O projeto foi aprovado em votação simbólica, quando não há contabilização nominal de votos, e segue agora para análise do Senado.
A proposta substitui uma medida provisória enviada pelo presidente Luiz Inácio Lula da Silva (PT) em abril deste ano. A comissão mista que analisaria a MP não chegou a ser instalada. Segundo a MP, os novos valores do IR passam a valer a partir de maio, o que foi mantido no texto aprovado.

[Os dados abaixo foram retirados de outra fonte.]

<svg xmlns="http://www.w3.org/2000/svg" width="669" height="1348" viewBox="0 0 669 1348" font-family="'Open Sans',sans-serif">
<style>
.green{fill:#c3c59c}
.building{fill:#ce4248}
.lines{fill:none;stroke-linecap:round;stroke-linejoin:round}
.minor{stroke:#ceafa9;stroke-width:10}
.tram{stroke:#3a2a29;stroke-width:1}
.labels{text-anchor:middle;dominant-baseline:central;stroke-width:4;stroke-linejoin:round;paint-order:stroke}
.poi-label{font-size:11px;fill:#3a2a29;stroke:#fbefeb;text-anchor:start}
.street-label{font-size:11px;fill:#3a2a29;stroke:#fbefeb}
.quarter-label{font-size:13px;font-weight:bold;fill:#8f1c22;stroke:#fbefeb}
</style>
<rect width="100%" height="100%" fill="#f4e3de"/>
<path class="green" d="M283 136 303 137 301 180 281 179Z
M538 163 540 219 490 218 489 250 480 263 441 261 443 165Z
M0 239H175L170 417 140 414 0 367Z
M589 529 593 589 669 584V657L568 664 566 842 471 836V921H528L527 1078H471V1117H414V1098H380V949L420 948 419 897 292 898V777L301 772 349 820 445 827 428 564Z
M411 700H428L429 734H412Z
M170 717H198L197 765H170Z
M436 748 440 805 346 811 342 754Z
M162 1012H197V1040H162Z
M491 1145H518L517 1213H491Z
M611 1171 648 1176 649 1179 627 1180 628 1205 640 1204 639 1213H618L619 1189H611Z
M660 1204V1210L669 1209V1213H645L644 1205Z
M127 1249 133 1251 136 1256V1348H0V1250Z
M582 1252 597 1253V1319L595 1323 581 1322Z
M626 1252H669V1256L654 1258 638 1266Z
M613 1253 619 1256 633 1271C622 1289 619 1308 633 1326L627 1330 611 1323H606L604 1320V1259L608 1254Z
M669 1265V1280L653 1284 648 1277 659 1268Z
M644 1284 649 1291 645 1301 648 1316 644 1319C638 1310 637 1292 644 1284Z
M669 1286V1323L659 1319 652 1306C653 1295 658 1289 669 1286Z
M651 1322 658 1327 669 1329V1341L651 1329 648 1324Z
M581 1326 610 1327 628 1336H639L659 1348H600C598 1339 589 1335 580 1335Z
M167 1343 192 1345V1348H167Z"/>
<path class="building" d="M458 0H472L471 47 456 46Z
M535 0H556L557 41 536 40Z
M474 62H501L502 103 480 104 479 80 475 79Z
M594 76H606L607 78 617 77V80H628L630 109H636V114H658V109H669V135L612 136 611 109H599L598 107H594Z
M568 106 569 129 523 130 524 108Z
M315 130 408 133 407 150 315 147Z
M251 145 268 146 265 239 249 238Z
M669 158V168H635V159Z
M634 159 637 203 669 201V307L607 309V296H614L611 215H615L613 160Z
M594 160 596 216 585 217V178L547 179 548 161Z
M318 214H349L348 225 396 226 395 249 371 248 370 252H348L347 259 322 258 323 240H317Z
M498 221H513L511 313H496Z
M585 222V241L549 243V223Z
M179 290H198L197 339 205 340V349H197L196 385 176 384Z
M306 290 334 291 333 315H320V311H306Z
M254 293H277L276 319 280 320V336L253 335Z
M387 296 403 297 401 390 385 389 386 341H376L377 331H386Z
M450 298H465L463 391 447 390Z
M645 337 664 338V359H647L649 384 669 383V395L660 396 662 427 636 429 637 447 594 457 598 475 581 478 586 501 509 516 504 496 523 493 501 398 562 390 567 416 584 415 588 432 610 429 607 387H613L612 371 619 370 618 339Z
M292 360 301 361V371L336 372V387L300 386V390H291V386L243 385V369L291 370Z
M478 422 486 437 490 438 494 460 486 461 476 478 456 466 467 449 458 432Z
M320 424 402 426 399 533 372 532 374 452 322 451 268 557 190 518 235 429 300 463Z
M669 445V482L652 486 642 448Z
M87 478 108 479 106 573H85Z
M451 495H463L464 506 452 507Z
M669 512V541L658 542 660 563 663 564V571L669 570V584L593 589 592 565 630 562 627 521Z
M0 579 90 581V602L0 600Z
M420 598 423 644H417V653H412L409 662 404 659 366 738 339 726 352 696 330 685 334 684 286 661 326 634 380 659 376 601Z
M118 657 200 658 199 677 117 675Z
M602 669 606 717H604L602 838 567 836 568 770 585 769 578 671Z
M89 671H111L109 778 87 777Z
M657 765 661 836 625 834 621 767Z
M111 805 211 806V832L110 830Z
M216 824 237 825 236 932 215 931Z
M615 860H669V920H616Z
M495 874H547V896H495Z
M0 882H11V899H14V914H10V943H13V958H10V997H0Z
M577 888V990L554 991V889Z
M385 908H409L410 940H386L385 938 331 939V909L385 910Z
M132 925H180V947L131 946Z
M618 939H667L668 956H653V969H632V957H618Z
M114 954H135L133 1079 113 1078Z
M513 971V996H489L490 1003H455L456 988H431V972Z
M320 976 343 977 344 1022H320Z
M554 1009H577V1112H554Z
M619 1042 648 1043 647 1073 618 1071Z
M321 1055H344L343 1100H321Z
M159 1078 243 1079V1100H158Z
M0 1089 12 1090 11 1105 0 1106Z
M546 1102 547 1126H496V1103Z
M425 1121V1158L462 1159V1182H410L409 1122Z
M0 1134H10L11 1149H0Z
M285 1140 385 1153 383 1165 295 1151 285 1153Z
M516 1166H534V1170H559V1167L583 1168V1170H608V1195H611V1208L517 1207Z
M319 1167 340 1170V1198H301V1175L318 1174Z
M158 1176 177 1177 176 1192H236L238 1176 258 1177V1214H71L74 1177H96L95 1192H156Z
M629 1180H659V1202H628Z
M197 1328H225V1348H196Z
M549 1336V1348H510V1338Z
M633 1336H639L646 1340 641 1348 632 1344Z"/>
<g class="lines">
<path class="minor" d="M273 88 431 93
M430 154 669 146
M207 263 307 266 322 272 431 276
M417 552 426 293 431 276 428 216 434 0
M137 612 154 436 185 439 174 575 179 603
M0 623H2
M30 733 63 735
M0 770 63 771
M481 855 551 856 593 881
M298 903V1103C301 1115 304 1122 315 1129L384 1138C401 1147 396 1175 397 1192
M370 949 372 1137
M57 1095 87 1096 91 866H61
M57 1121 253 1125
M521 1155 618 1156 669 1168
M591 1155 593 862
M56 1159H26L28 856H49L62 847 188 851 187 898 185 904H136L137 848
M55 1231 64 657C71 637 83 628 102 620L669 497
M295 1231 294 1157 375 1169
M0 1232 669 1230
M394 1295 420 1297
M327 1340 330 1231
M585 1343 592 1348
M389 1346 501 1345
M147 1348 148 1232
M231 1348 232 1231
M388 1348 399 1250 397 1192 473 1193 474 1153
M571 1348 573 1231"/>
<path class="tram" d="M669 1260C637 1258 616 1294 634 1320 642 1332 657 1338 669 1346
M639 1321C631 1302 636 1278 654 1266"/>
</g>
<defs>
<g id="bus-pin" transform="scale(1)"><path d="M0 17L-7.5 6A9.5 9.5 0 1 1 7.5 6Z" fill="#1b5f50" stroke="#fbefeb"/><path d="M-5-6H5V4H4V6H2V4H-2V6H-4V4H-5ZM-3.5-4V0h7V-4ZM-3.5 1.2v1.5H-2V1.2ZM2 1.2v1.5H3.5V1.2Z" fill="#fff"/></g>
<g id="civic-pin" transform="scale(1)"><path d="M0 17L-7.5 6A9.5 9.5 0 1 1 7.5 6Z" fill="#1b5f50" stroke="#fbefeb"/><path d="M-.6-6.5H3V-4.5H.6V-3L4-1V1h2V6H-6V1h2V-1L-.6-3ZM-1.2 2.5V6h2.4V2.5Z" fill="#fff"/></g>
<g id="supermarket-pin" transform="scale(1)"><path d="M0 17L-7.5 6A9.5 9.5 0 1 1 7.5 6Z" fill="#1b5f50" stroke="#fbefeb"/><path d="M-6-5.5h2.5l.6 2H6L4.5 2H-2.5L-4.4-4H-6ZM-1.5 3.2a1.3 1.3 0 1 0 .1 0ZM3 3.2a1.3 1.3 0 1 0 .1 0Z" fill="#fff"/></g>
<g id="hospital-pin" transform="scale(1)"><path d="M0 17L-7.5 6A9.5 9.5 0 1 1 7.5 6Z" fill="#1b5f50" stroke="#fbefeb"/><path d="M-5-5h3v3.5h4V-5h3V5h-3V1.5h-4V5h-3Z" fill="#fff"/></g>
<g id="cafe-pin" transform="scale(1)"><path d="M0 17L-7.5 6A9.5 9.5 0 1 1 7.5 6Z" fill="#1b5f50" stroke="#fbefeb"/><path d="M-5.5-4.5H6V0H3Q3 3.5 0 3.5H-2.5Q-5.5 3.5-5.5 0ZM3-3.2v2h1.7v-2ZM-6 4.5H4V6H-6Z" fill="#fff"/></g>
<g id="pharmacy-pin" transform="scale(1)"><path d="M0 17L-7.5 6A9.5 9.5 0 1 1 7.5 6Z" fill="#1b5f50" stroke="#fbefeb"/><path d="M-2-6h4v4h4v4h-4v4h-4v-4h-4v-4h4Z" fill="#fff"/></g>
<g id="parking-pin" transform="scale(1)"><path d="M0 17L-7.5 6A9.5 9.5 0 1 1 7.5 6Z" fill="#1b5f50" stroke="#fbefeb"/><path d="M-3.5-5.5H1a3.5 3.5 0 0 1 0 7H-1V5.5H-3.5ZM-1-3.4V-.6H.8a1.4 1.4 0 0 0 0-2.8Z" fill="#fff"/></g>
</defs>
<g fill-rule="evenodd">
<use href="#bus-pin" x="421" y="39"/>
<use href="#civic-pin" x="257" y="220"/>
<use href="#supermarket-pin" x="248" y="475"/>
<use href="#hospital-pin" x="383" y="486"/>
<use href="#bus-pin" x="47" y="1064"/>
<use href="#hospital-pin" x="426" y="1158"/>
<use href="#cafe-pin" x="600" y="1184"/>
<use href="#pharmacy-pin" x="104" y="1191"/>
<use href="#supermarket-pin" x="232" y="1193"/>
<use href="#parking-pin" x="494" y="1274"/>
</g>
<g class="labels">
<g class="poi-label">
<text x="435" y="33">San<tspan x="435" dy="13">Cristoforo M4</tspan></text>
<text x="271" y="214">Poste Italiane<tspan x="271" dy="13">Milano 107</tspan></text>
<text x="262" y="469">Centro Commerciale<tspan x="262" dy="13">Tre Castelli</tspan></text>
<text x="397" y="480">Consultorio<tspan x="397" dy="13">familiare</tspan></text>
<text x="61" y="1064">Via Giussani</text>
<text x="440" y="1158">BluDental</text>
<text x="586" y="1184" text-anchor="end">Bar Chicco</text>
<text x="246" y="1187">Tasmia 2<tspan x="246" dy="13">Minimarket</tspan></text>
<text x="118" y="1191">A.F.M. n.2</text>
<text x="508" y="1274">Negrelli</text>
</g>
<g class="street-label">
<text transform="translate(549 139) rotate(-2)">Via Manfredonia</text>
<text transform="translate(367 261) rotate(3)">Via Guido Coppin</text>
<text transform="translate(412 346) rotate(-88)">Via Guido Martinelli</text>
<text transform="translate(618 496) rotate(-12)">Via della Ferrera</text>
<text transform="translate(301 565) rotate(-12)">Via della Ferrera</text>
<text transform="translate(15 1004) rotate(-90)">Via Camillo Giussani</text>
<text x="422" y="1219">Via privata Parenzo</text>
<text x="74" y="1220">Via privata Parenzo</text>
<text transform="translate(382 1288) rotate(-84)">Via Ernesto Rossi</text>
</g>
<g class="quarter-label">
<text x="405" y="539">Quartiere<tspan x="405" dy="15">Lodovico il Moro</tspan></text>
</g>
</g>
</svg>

A votação ocorreu em sessão semipresencial. Na mesma sessão, os deputados derrubaram todas as mudanças propostas pelo Executivo para o IOF (Imposto sobre Operações Financeiras), em uma derrota para o governo Lula.
Ao apresentar a MP, o Ministério da Fazenda também propôs a taxação dos super-ricos como forma de compensar a renúncia de receita com a atualização da tabela do IR. Essa proposta está sob análise de uma comissão especial, presidida por Arthur Lira (PP-AL), ex-presidente da Câmara.
O relatório deveria ter sido votado nesta semana, mas Lira afirmou a aliados que pode adiar a apresentação final, diante do atual mal-estar entre o Congresso e o governo federal.
As mudanças feitas na tabela atingem apenas as duas primeiras faixas de renda. A base de cálculo da primeira faixa, isenta de cobrança, passa de até R$ 2.259,20 para até R$ 2.428,80 — uma correção de 7,5%. A isenção total até R$ 3.036 se dá pela soma do desconto simplificado de R$ 607,20.
A base da segunda faixa, que recebe alíquota de 7,5%, será de R$ 2.428,81 a R$ 2.826,65 — com reajuste apenas no valor inicial.
Apesar de beneficiar principalmente os trabalhadores de baixa renda, todos os contribuintes ganham com a mudança, já que a tabela é progressiva. Ou seja, mesmo quem se enquadra nas faixas superiores paga as alíquotas correspondentes a cada intervalo de renda.
O salário mínimo de R$ 1.518 já está em vigor desde o início do ano, mas a tabela do IR ainda não havia sido corrigida por conta do atraso na aprovação do Orçamento de 2025, sancionado por Lula somente em abril.
A Receita Federal estima que a renúncia fiscal gerada pela correção será de R$ 3,29 bilhões em 2025, de R$ 5,34 bilhões em 2026 e de R$ 5,73 bilhões em 2027. O impacto é menor em 2025 por causa da vigência parcial da medida — a partir de maio.
As faixas seguintes da tabela do Imposto de Renda permanecem inalteradas. A terceira faixa (15%) vai de R$ 2.826,66 a R$ 3.751,05; a quarta (22,5%) de R$ 3.751,06 a R$ 4.664,68; e a quinta faixa, com alíquota de 27,5%, incide sobre valores acima de R$ 4.664,68.